======== Document text
** We will resume Sunday Mass on August 25, 2013 @ 5:00 pm at the FDU Chapel, Teaneck. ***
[__01__] Imagine that you or I were to overhear our name. Or, imagine that you or I were to walk into a room at the moment our name is mentioned.
In some cases, we
might be tempted to pause – to eavesdrop – to hear what is being said about
about us, or assumed about us.
In such a case,
someone would be speaking about you or me in the third person.
“Third person” also
describes the perspective taken by an author of fiction or non-fiction.
For example, one of
this summer’s big Hollywood movies is The
Great Gatsby.
This is a story told
in the third person by Nick Carraway, a neighbor and someone of more modest
means than the very wealthy Jay Gatsby.
Nick describes his own
small house and the Gatsby’s large house on the right side of his….–
“My house was … only fifty
yards from the Sound. The [house] on my right was … Gatsby’s mansion…. [with a
swimming pool, more than forty acres of lawn, and a garden.] My own house was an eyesore, but it was a
small eyesore, and it had been overlooked [by real estate developers], so I had
a view of the water, a partial view of my neighbor’s lawn, and the consoling
proximity of millionaires – all for eighty dollars a month. ”[1]
Such is the
third-person viewpoint of Nick Carraway, the narrator. This is a third-person viewpoint on Gatsby’s lawn,
wealth, ambition, and his parties.
Gatsby does not tell
the story; Nick tells the story. And, in Fitzgerald’s novel – or the movie –
this narration is an important technique.
After all, the
identity – and history - of the title character - Gatsby - is mysterious. In the third person, talking about Gatsby …
the third-person narrator can reveal the information with subtlety and slowness.
[__02__] This
Sunday, we observe Trinity Sunday, recalling that
Jesus sends the Holy Spirit.
The Holy Spirit is the
third person of the trinity. And, the Holy Spirit reveals the truth of Christ
and the Gospel.
In the Gospel, Jesus
said to his disciples at the Last Supper and to us, “I have much more to tell
you, but you cannot bear it now. But when he comes, the Spirit of Truth will
tell you.” (John 16:___)
================
What to produce - Return the full Trinity Sunday homily word for word. The material that comes next is from a separate source.
======== Data excerpts
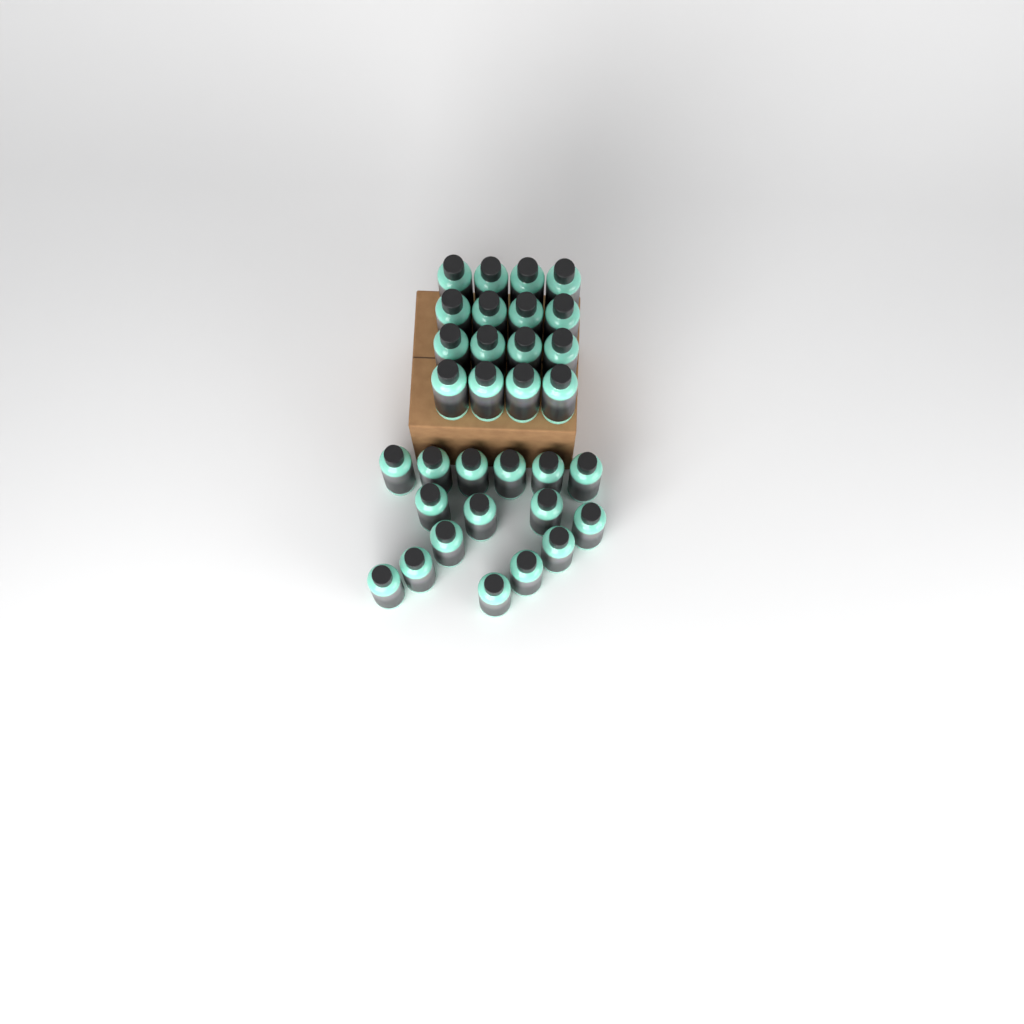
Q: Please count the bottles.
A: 32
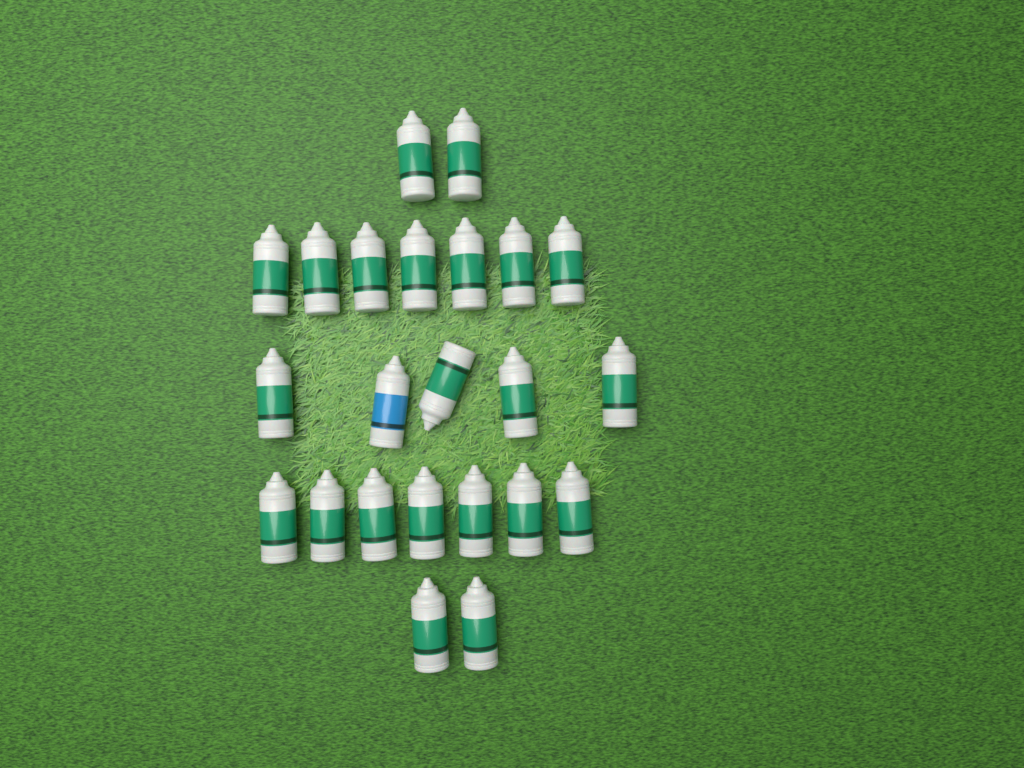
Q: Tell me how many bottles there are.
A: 23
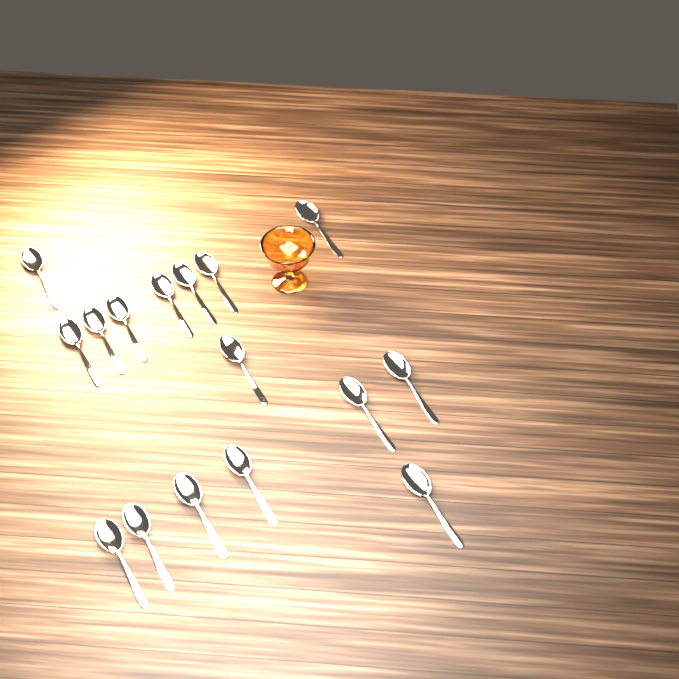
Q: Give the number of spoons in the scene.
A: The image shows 16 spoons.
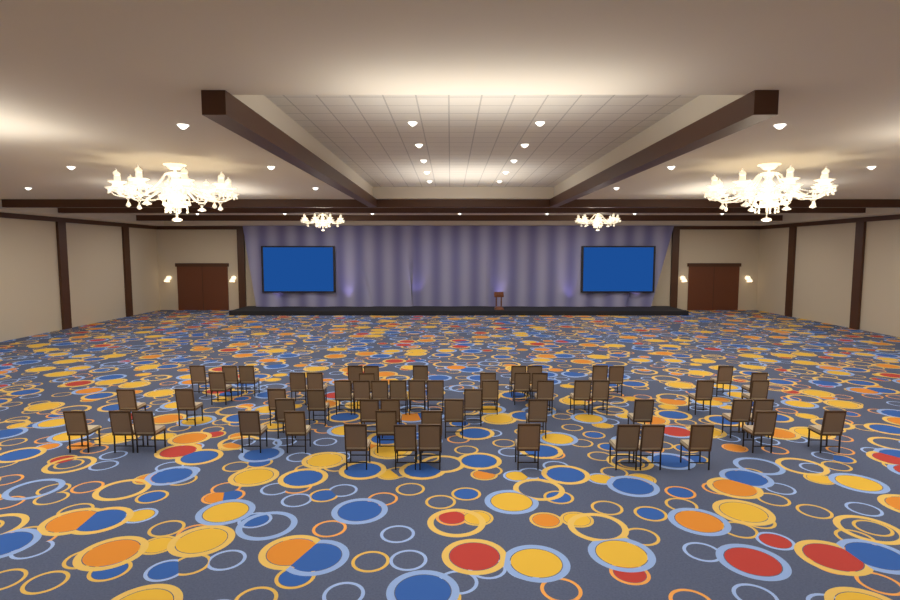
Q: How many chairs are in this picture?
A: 60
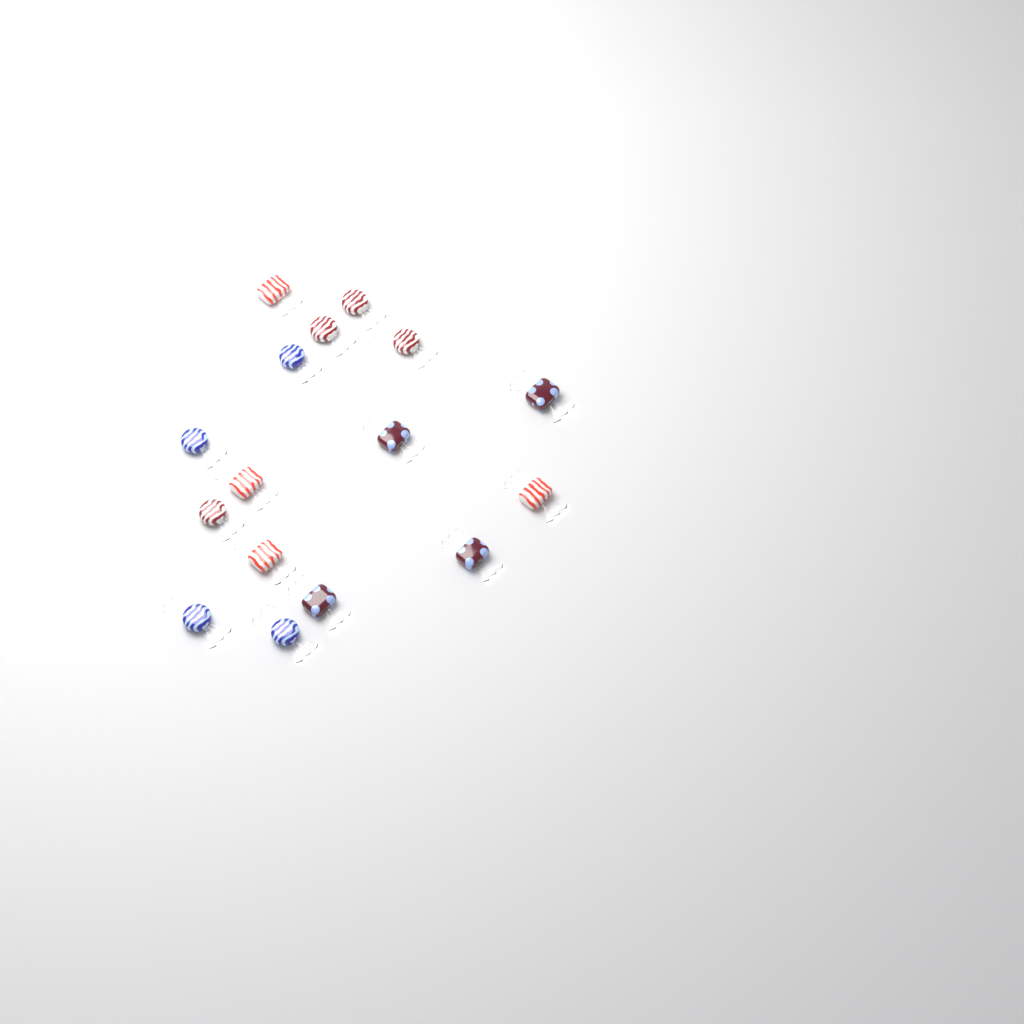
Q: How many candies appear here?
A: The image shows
================
Task result -
** We will resume Sunday Mass on August 25, 2013 @ 5:00 pm at the FDU Chapel, Teaneck. ***
[__01__] Imagine that you or I were to overhear our name. Or, imagine that you or I were to walk into a room at the moment our name is mentioned.
In some cases, we
might be tempted to pause – to eavesdrop – to hear what is being said about
about us, or assumed about us.
In such a case,
someone would be speaking about you or me in the third person.
“Third person” also
describes the perspective taken by an author of fiction or non-fiction.
For example, one of
this summer’s big Hollywood movies is The
Great Gatsby.
This is a story told
in the third person by Nick Carraway, a neighbor and someone of more modest
means than the very wealthy Jay Gatsby.
Nick describes his own
small house and the Gatsby’s large house on the right side of his….–
“My house was … only fifty
yards from the Sound. The [house] on my right was … Gatsby’s mansion…. [with a
swimming pool, more than forty acres of lawn, and a garden.] My own house was an eyesore, but it was a
small eyesore, and it had been overlooked [by real estate developers], so I had
a view of the water, a partial view of my neighbor’s lawn, and the consoling
proximity of millionaires – all for eighty dollars a month. ”[1]
Such is the
third-person viewpoint of Nick Carraway, the narrator. This is a third-person viewpoint on Gatsby’s lawn,
wealth, ambition, and his parties.
Gatsby does not tell
the story; Nick tells the story. And, in Fitzgerald’s novel – or the movie –
this narration is an important technique.
After all, the
identity – and history - of the title character - Gatsby - is mysterious. In the third person, talking about Gatsby …
the third-person narrator can reveal the information with subtlety and slowness.
[__02__] This
Sunday, we observe Trinity Sunday, recalling that
Jesus sends the Holy Spirit.
The Holy Spirit is the
third person of the trinity. And, the Holy Spirit reveals the truth of Christ
and the Gospel.
In the Gospel, Jesus
said to his disciples at the Last Supper and to us, “I have much more to tell
you, but you cannot bear it now. But when he comes, the Spirit of Truth will
tell you.” (John 16:___)